▶ Activity
Your output should repeat each record below with no differences.

▶ Records contained in a dataset
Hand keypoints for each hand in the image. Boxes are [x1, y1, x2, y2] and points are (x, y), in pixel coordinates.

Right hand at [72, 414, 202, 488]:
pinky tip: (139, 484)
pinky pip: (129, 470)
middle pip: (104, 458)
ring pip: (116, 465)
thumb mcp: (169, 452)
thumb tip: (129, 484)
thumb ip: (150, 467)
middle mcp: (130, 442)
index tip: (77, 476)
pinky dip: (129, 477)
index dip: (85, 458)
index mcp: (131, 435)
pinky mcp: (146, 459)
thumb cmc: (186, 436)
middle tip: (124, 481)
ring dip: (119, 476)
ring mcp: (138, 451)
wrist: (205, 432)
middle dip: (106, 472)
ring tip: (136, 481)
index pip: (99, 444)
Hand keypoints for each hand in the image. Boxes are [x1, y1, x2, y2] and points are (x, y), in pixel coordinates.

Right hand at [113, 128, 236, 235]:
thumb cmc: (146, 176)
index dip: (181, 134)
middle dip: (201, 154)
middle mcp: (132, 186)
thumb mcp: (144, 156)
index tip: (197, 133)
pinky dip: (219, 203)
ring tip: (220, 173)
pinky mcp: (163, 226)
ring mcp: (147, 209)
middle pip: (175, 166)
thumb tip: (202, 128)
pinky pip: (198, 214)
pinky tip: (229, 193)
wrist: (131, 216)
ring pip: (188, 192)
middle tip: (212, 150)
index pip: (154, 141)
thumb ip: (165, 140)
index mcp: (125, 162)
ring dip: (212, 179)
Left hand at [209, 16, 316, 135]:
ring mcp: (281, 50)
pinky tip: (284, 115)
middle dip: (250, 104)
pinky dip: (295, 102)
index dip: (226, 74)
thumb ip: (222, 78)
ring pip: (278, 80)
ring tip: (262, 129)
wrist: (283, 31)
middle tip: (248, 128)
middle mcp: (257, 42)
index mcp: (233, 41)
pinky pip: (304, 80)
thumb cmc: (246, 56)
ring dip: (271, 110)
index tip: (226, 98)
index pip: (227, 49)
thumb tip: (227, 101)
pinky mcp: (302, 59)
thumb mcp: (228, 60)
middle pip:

▶ Answer to this task
Hand keypoints for each hand in the image. Boxes are [x1, y1, x2, y2] and points are (x, y), in pixel coordinates.

Right hand at [72, 414, 202, 488]:
pinky tip: (139, 484)
pinky pip: (129, 470)
middle pip: (104, 458)
ring pip: (116, 465)
thumb mcp: (169, 452)
thumb tip: (129, 484)
thumb ip: (150, 467)
middle mcp: (130, 442)
index tip: (77, 476)
pinky dip: (129, 477)
index dip: (85, 458)
index mcp: (131, 435)
pinky mcp: (146, 459)
thumb cmc: (186, 436)
middle tip: (124, 481)
ring dip: (119, 476)
ring mcp: (138, 451)
wrist: (205, 432)
middle dip: (106, 472)
ring tip: (136, 481)
index pip: (99, 444)
Hand keypoints for each hand in the image. Boxes are [x1, y1, x2, y2] and points are (x, y), in pixel coordinates.

Right hand at [113, 128, 236, 235]:
thumb cmc: (146, 176)
index dip: (181, 134)
middle dip: (201, 154)
middle mcp: (132, 186)
thumb mcp: (144, 156)
index tip: (197, 133)
pinky dip: (219, 203)
ring tip: (220, 173)
pinky mcp: (163, 226)
ring mcp: (147, 209)
middle pip: (175, 166)
thumb tip: (202, 128)
pinky pip: (198, 214)
pinky tip: (229, 193)
wrist: (131, 216)
ring pip: (188, 192)
middle tip: (212, 150)
index pip: (154, 141)
thumb ip: (165, 140)
index mcp: (125, 162)
ring dip: (212, 179)
Left hand at [209, 16, 316, 135]:
ring mcp: (281, 50)
pinky tip: (284, 115)
middle dip: (250, 104)
pinky dip: (295, 102)
index dip: (226, 74)
thumb ip: (222, 78)
ring pip: (278, 80)
ring tip: (262, 129)
wrist: (283, 31)
middle tip: (248, 128)
middle mcp: (257, 42)
index mcp: (233, 41)
pinky pip: (304, 80)
thumb cmc: (246, 56)
ring dip: (271, 110)
index tip: (226, 98)
index pip: (227, 49)
thumb tip: (227, 101)
pinky mcp: (302, 59)
thumb mcp: (228, 60)
middle pip:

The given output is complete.